Manhunter (Paul Kirk)

Manhunter
The cover of the second Paul Kirk Manhunter collection (1984), art by Walt Simonson.
Publication information
PublisherDC Comics
First appearanceAdventure Comics #58 (January 1941)
Created by
In-story information
Alter egoPaul Kirk
Team affiliationsAll-Star Squadron

Manhunter (Paul Kirk) is a superhero and later anti-hero appearing in comic books published by DC Comics. He was the first published hero referred to as Manhunter within the DC Universe. Originally a plainclothes amateur detective character, Kirk was called "manhunter" only in the title of his stories, a slang term for someone who tracks down fugitives and criminals. He then dons a red and blue costume and officially adopts "Manhunter" as an alias in 1942. The character's stories ended in 1944. Paul Kirk was then revived in 1973 in a globe-trotting conspiracy thriller storyline told through a series of back-up stories published in Detective Comics #437-443. Reintroducing Kirk as a more ruthless and now lethal hero working against a villainous group called the Council, the story gave him a new costume, new weapons, and a superhuman healing ability. Though the 1973 story became a critical success with readers, Kirk dies at the end of it and was not resurrected by DC Comics. Instead, the Manhunter name has passed on to other heroes (one being a clone of Paul Kirk calling himself Kirk DePaul).

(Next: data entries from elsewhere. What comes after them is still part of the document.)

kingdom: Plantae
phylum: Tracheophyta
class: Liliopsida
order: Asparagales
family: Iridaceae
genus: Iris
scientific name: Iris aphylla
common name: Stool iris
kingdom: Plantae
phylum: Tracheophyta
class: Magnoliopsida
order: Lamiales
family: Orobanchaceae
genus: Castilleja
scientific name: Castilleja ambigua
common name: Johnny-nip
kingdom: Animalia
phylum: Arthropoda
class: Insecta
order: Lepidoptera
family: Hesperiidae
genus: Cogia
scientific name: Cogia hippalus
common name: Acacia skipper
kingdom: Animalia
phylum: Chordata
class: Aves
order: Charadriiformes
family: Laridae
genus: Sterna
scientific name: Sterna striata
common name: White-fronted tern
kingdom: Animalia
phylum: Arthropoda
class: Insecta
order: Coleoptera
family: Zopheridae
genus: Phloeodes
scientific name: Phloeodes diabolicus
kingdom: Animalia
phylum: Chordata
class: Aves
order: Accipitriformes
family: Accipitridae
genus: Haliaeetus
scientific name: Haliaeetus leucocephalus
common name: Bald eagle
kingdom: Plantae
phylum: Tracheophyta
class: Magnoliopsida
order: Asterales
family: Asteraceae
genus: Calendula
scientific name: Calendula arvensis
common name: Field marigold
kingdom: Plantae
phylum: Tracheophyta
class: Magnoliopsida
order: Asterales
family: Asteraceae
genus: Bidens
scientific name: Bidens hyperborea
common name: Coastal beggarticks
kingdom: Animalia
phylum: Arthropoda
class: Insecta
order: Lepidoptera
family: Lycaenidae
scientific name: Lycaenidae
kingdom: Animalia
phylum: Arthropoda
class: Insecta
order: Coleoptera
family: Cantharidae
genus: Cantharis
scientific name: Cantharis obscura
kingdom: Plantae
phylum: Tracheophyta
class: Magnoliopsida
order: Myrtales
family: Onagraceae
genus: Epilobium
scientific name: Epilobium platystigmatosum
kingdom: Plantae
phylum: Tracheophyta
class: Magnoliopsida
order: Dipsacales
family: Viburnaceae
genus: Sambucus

In the 1970s, DC Comics introduced an army of corrupt robots called Manhunters whose design resembled Kirk's original 1940s costume. The 1987 comic Secret Origins (vol. 2) #22 revealed Kirk had been encouraged to become a vigilante by manipulative Manhunter robots masquerading as altruistic humans. The robots then gave Kirk a costume based on their own design.